Meaning in natural language is built in aggregate from associations, with the
senses of expressions converging over time in groups of communicating
speakers. Natural languages do not clearly define the relationships between
different expressions, nor between expressions and the real world. Because
natural languages are unspecified and evolving, you can only measure how often
(in your observation) different expressions and relationships between
expression reflect different situations.

Formalisms, like natural langauges, are also used to represent meaning via
expressions made of symbols and relationships between them. (Technically,
formalisms don't have to represent anything, but in practice they usually do
because otherwise they're not very useful.) Unlike natural languages, formal
languages have normatively defined specifications. These specifications can be
written in a variety of ways, but usually they define rules (which always
apply) for deriving expressions from each other.

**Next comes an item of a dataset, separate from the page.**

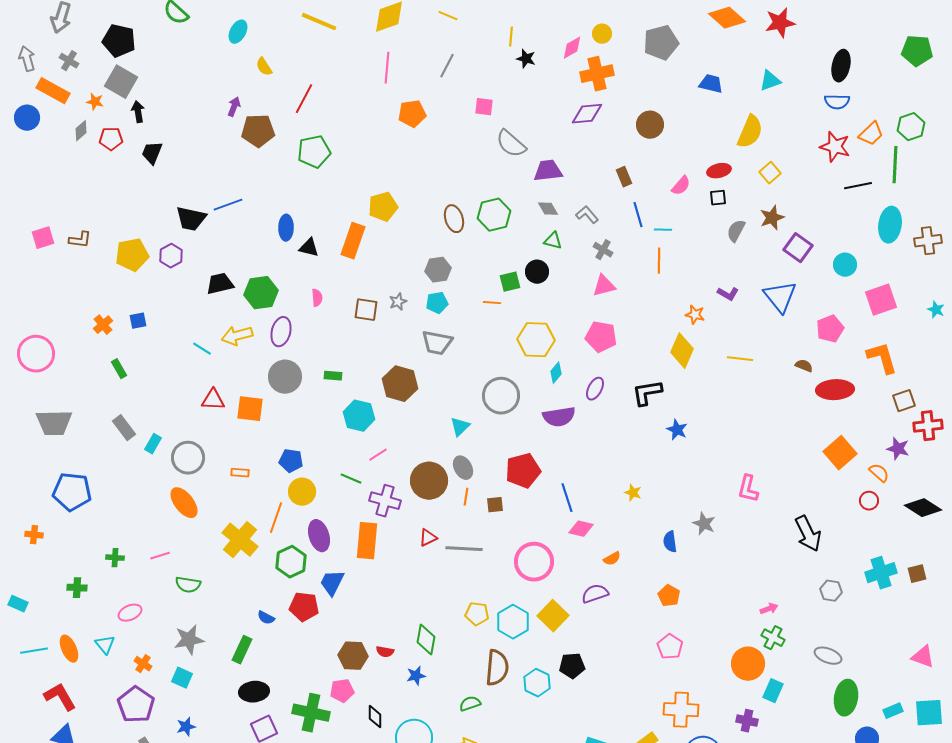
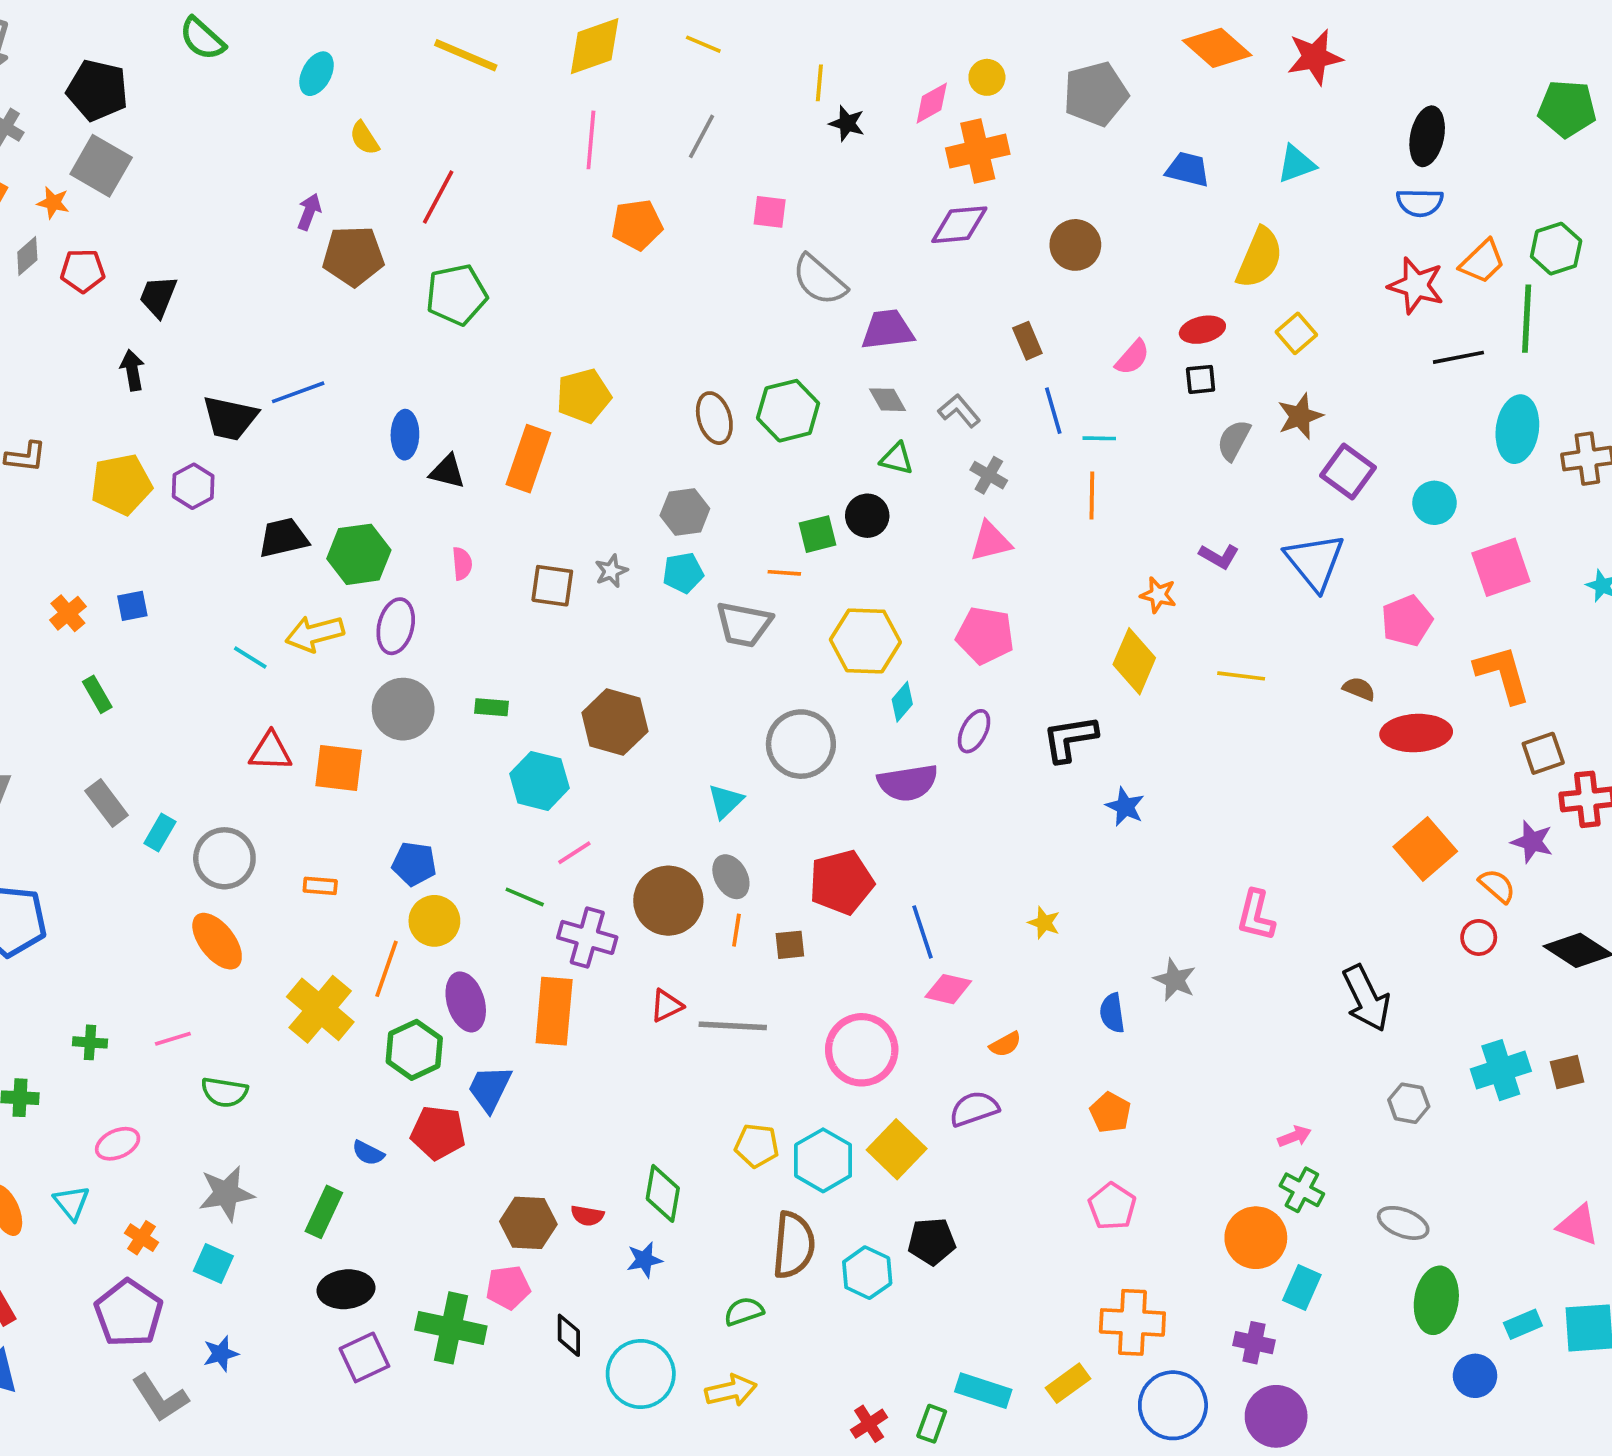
black arrow: (138, 112) -> (132, 370), moved
gray trapezoid: (437, 343) -> (744, 624), moved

To be able to use formal languages for real-life problems, you need to have
these five skills:

Symbol manipulation: deriving expression in desirable forms from old ones
using a specification Interpretation: relating formal expression to the domain
Encoding: capturing domain knowledge in the formal language Abstraction:
finding consistent patterns in the domain (to be expressed in the formalism)
Modeling: expressing relationships in the domain using relationships between
symbols

Unfortunately, most people are not very good at these skills. It is hard to
break habits like using intuition and relying on others' ability to resolve
ambiguity. Furthermore, most people are not very good at dealing with
abstractions, especially new ones or higher-level ones. To make things worse,
some of the problems involved in using formal systems are genuinely hard, even
for computers and mathematicians. Obviously, even the most accomplished
mathematicians are not always able to get the results they are looking for,
let alone quickly, but people who are good with formalisms usually don't have
as many problems with things like checking their intuition or dealing with
abstractions.

The problem with communicating formal ideas to people who are not good with
formalisms is rather fundamental, because the very attributes which make
formalisms useful are the ones that those people have trouble understanding.
You can, of course, relate the results of using a formalism, but without using
formalisms it is often very hard to usefully express the "why" of the result.
The problem is compounded because people who are good with formalisms have a
hard time figuring out what is understandable to others, due to the general
"knowing it too well to teach it" effect as well as lack of practice (since
most people who care about formalisms are good with them).

Some talented communicators are able to explain formal results satisfactorily
to others by relating them to familiar abstractions or rephrasing their logic
in everyday terms, but unfortunately this frequently results in
misunderstanding and misapplication of the results. Furthermore, there are a
number of formal results which really can't be properly understood unless you
have mastered the skills above (particularly in theoretical computer science
and formal logic). The problem is akin to trying to talk to non-programmers
about programming, but more general. Programming languages are formal
languages, of a sort, but most programmers only understand a few particular
formalisms. Theoretical computer science and proof theory involve dealing with
a larger and more abstract set of formalisms, including formalisms about
formalisms.

If you need examples of the difficulties, just look at all the ways that
people try to explain Gödel's incompleteness theorems or monads informally.